__ASSIGNMENT__
Search term "надежных": please copy every line of the records below that contains it.

(AVAILABLE DATA)

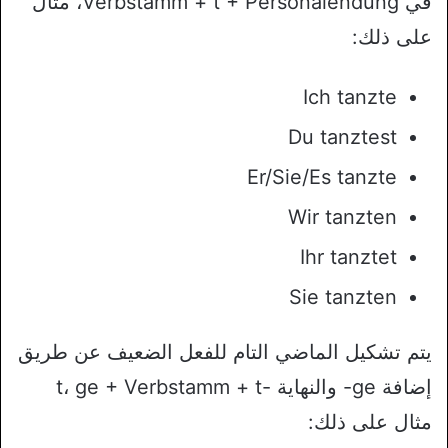
في Verbstamm + t + Personalendung، مثال
على ذلك:
Ich tanzte
Du tanztest
Er/Sie/Es tanzte
Wir tanzten
Ihr tanztet
Sie tanzten
يتم تشكيل الماضي التام للفعل الضعيف عن طريق
إضافة ge- والنهاية -t، ge + Verbstamm + t
مثال على ذلك:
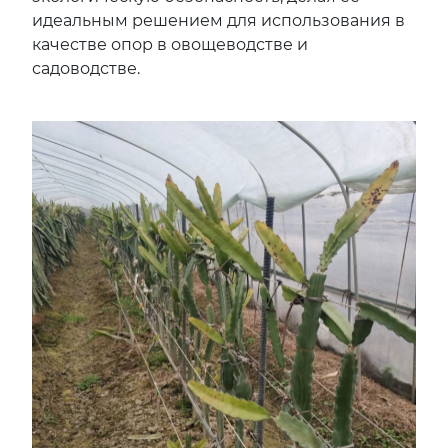
идеальным решением для использования в
качестве опор в овощеводстве и
садоводстве.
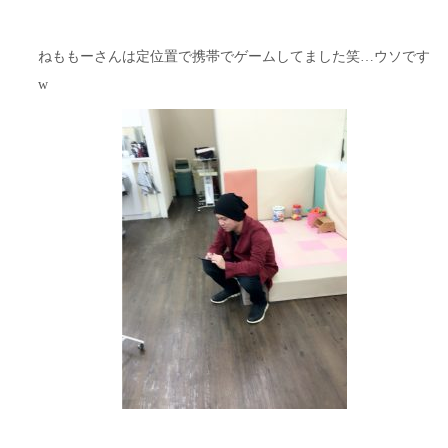
ねももーさんは定位置で携帯でゲームしてました笑…ウソです
w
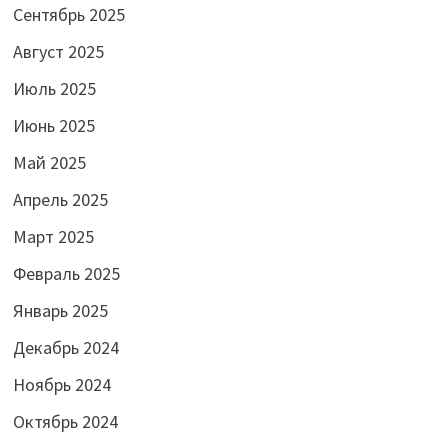
Сентябрь 2025
Август 2025
Июль 2025
Июнь 2025
Май 2025
Апрель 2025
Март 2025
Февраль 2025
Январь 2025
Декабрь 2024
Ноябрь 2024
Октябрь 2024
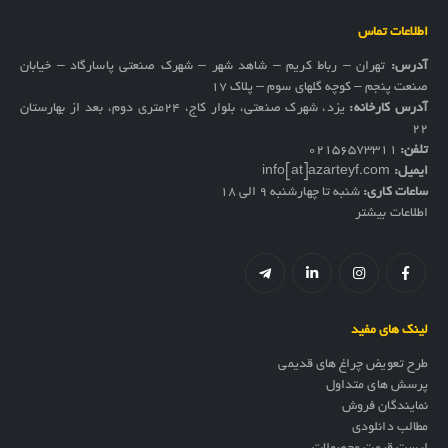
اطلاعات تماس
آدرس:
تهران – رباط کریم – شاهد شهر – شهرک صنعتی پاسارگاد – خیابان
صنعت پنجم – کوچه گلهای سوم – پلاک 17
آدرس کارخانه:
یزد، شهرک صنعتی، بلوار کاج، ۲۴متری دوم، بعد از بهارستان
۲۲
تلفن:
02156573311
ایمیل:
info[at]azarteyf.com
ساعات کاری:
شنبه تا چهارشنبه 9 الی 18
اطلاعات بیشتر
لینک های مفید
طرح تعویض چراغ های قدیمی
پرسش های متداول
نمایندگان فروش
مطالب دانلودی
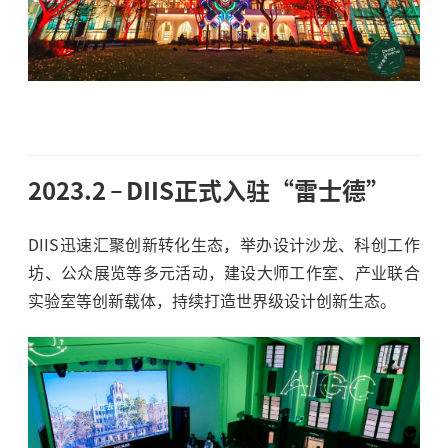
2023.2
DIIS正式入驻“雷士德”
DIIS迅速汇聚创新转化生态，举办设计沙龙、科创工作
坊、公众展览等多元活动，建设大师工作室、产业联合
实验室等创新载体，持续打造世界级设计创新生态。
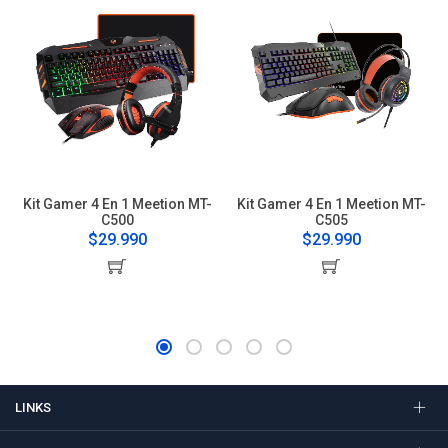
Kit Gamer 4 En 1 Meetion MT-
Kit Gamer 4 En 1 Meetion MT-
C500
C505
$29.990
$29.990
LINKS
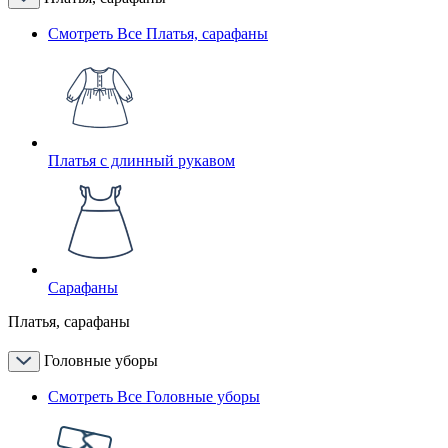
Смотреть Все Платья, сарафаны
Платья с длинный рукавом
Сарафаны
Платья, сарафаны
Головные уборы
Смотреть Все Головные уборы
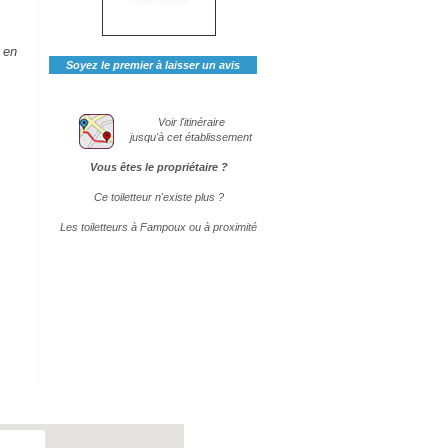
 en
Soyez le premier à laisser un avis
Voir l'itinéraire
jusqu'à cet établissement
Vous êtes le propriétaire ?
Ce toiletteur n'existe plus ?
Les toiletteurs à Fampoux ou à proximité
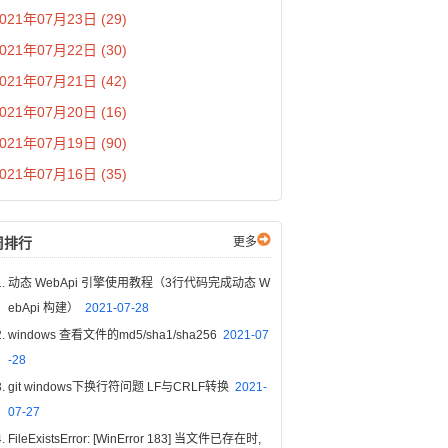
021年07月23日 (29)
021年07月22日 (30)
021年07月21日 (42)
021年07月20日 (16)
021年07月19日 (90)
021年07月16日 (35)
周排行
更多
动态 WebApi 引擎使用教程（3行代码完成动态 W
ebApi 构建）
2021-07-28
windows 查看文件的md5/sha1/sha256
2021-07
-28
git windows下换行符问题 LF与CRLF转换
2021-
07-27
FileExistsError: [WinError 183] 当文件已存在时,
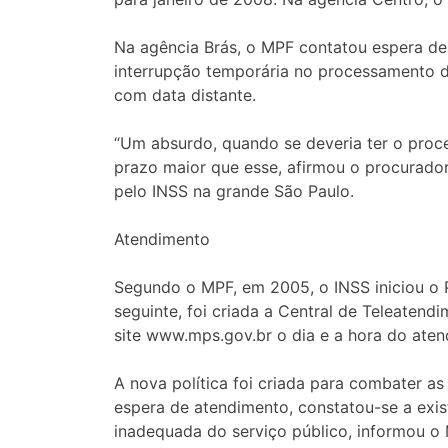
Na agência Brás, o MPF contatou espera de
interrupção temporária no processamento de
com data distante.
“Um absurdo, quando se deveria ter o proc
prazo maior que esse, afirmou o procurador
pelo INSS na grande São Paulo.
Atendimento
Segundo o MPF, em 2005, o INSS iniciou o 
seguinte, foi criada a Central de Teleatend
site www.mps.gov.br o dia e a hora do aten
A nova política foi criada para combater 
espera de atendimento, constatou-se a exis
inadequada do serviço público, informou o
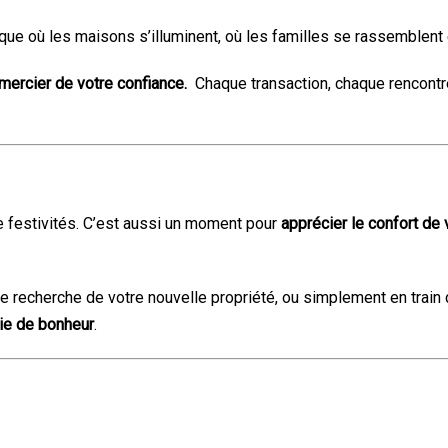
ue où les maisons s’illuminent, où les familles se rassemblent e
mercier de votre confiance.
Chaque transaction, chaque rencontr
 festivités. C’est aussi un moment pour
apprécier le confort de
echerche de votre nouvelle propriété, ou simplement en train de
ie de bonheur
.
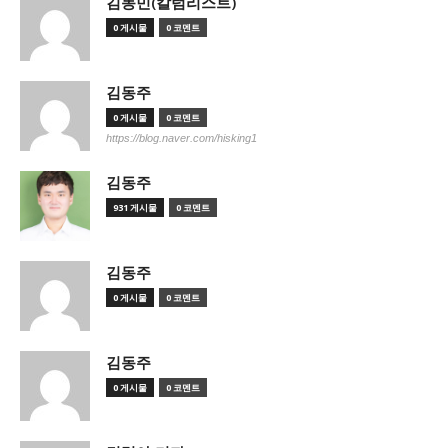
김동민(칼럼리스트)
0 게시물
0 코멘트
김동주
0 게시물
0 코멘트
https://blog.naver.com/hisking1
김동주
931 게시물
0 코멘트
김동주
0 게시물
0 코멘트
김동주
0 게시물
0 코멘트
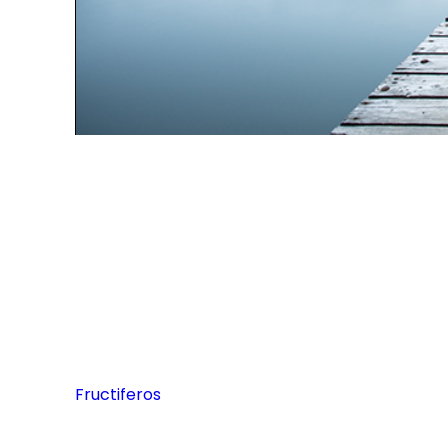
Fructiferos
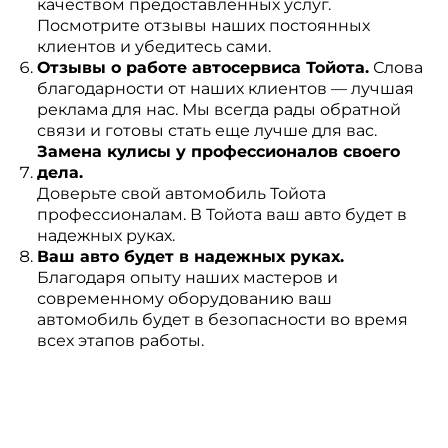
качеством предоставленных услуг.
Посмотрите отзывы наших постоянных
клиентов и убедитесь сами.
Отзывы о работе автосервиса Тойота.
Слова
благодарности от наших клиентов — лучшая
реклама для нас. Мы всегда рады обратной
связи и готовы стать еще лучше для вас.
Замена кулисы у профессионалов своего
дела.
Доверьте свой автомобиль Тойота
профессионалам. В Тойота ваш авто будет в
надежных руках.
Ваш авто будет в надежных руках.
Благодаря опыту наших мастеров и
современному оборудованию ваш
автомобиль будет в безопасности во время
всех этапов работы.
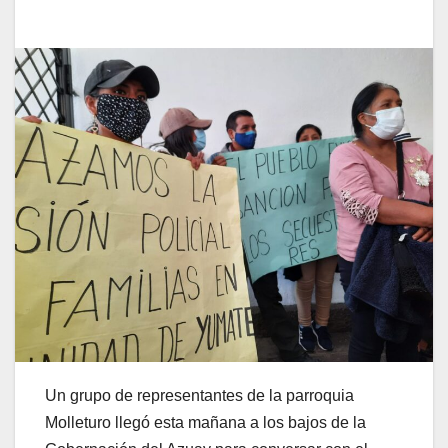
Un grupo de representantes de la parroquia
Molleturo llegó esta mañana a los bajos de la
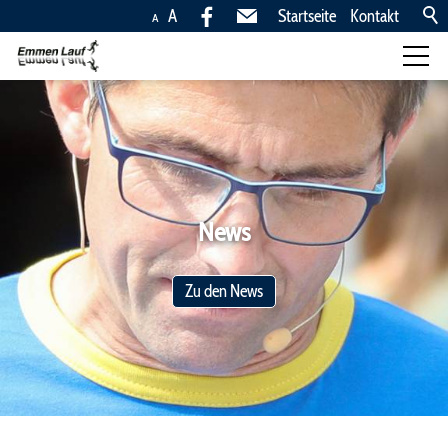
A
Startseite
Kontakt
A
Läufe
Kinderläufe, 10,5km,
5km
Anreise
News
Rangliste
Zu den News
Fotos
News
Ingold Rönners Team
Trophy
Sponsoren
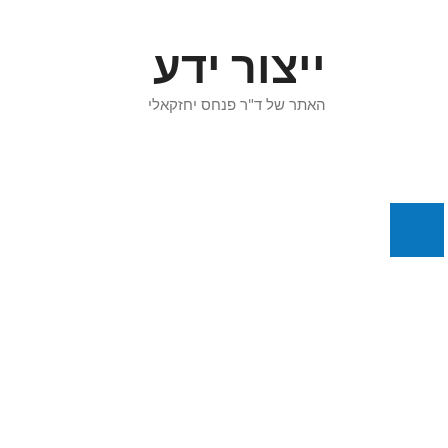
דלג
תוכן
ייצור ידע
האתר של ד"ר פנחס יחזקאלי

(End AVAILABLE DATA)

__ANSWER BOX__
надежных руках.
Ваш авто будет в надежных руках.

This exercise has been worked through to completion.